* _Exercise_
Each time a line of the listing holds "Belgian", copy that line.

* _Source material_
"""
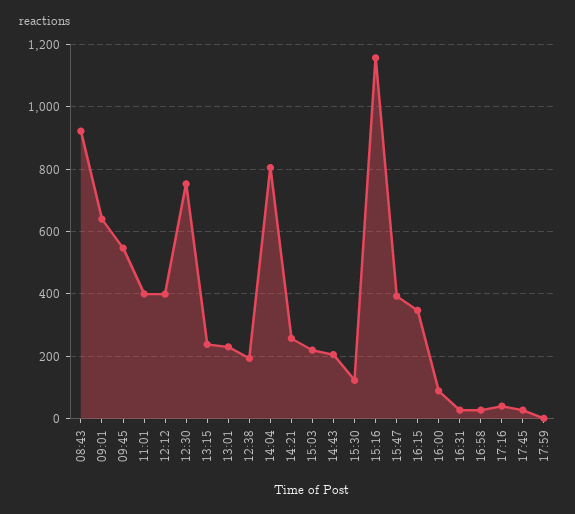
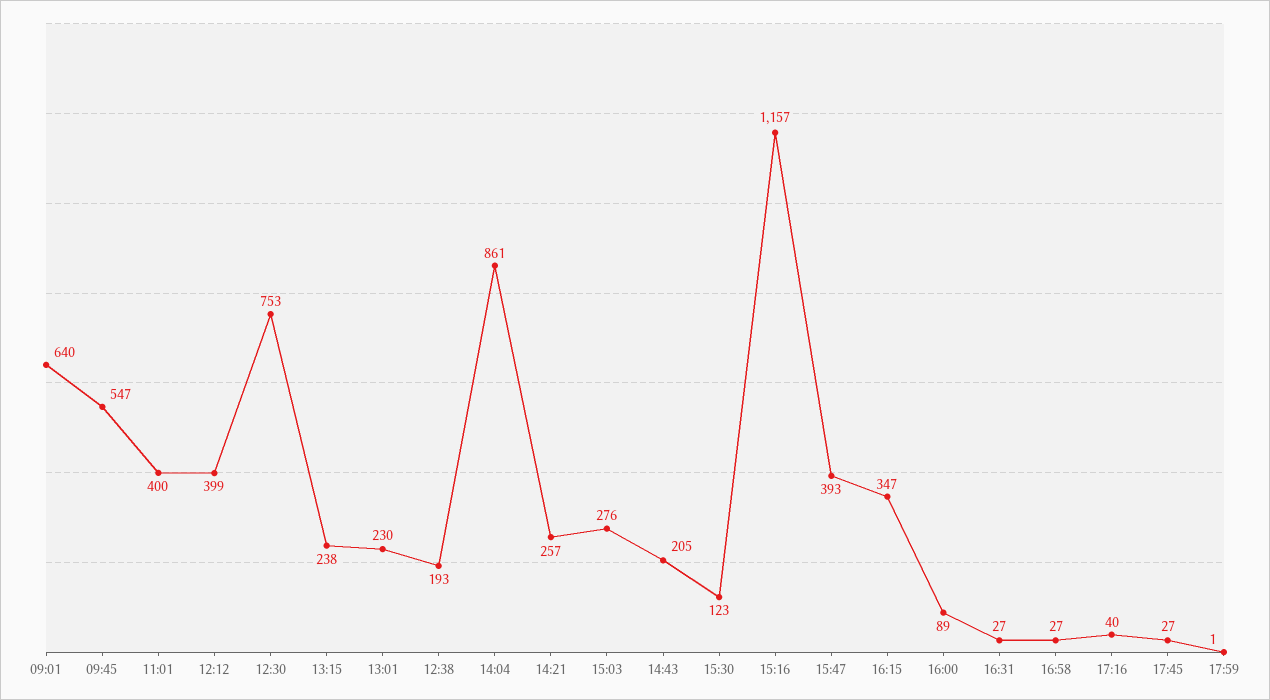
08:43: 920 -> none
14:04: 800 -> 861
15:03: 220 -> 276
"""
"""
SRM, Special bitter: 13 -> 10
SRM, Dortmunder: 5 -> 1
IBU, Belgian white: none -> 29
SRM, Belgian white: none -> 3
"""
* _Written response_
IBU, Belgian white: none -> 29
SRM, Belgian white: none -> 3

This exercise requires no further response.